O termo profissão possui sua origem na palavra latina professio que significa professar, ou seja, os profissionais professam saber ou conhecer algo melhor do que os outros. Dessa forma ao assumir o conceito de Hughes (1994) sobre profissão, qual seja, o conjunto de um conhecimento especializado que faz com que algumas pessoas reclamem o direito exclusivo de praticar o trabalho que professam saber, estaríamos associando-a a uma valoração moralmente positiva, como uma atividade que atingiu estágio superior por sua natureza de alto nível de conhecimento.

A ideia apresentada por Hughes corrobora o resultado da pesquisa no sentido que, ao passo que os docentes percebem a docência como trabalho, o julgam desvalorizado, logo, quando a representam como profissão, a julgam gratificante e como pré-requisito para exercê- la à necessidade de um grau elevado de conhecimento e boa formação.
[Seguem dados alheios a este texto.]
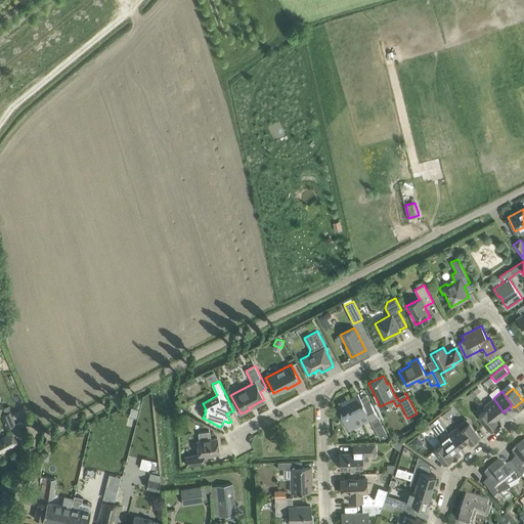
[(358,393),(338,403),(343,412),(341,413),(347,427),(368,417),(375,427),(381,424),(368,399),(362,402),(358,393)]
Garcia et al (2005, p. 50) advertem-nos que vários estudos baseados nessa ideia de profissionalismo clássico, que valoriza o conhecimento científico e o prestígio público, encontram a docência como uma “atividade não-profissional ou semiprofissional”, visto a dificuldade da docência se enquadrar em classe intelectual ou trabalhadora anteriormente já mencionada.

Possivelmente a visão dos docentes, que julgam ser necessária uma formação acadêmica contínua para exercer suas atividades, esteja ancorada nessa perspectiva de profissionalismo clássico que tanto valoriza o conhecimento científico, sendo assim, os docentes precisam buscá- lo para serem reconhecidos como profissionais.

Contudo, Santos (2013) critica a busca da docência pela profissionalização. Ele traz a ideia que o processo de profissionalização da docência possui um caráter simbólico e serve para legitimar a diferença entre grupos de elite e os demais grupos, além de possibilitar a reivindicação de privilégios para a categoria, culminando no esvaziamento de sentido da escola, que seria a formação de seres humanos, e tornando os alunos apenas consumidores.

Santos (2013) ainda relaciona, que ao contrário do que versa o profissionalismo clássico, que a valorização advém da profissionalização, esse processo trouxe a fragmentação da atividade docente, o que a levou a um movimento de flexibilização e desvalorização da docência.

Mais uma vez percebemos como a identidade docente é permeada por contradições, estando constantemente em movimentos de ambivalência. Ora sendo uma atividade de formação de homens que implica vocação, ora como uma profissão técnica, a cargo das necessidades das estruturas econômicas, com a necessidade de conhecimento aprimorado.

A figura 26 agrupou e organizou graficamente as palavras na nuvem de palavras, de modo que o tamanho dessas palavras na nuvem obedece à sua frequência na classe.

Figura 26 – Nuvem de palavras da classe 5.

Fonte: Pesquisa de campo desta dissertação

Na análise do subcorpus “C”, apresenta-se, portanto, características do docente do ensino médio que possui origem tanto na representação clássica do magistério feminizado (que valoriza a afetividade, flexibilidade e paciência) quanto características de um movimento para a profissionalização da atividade, que se encontra intricadamente associado ao positivismo das ciências, espaço marcadamente relacionado ao masculino.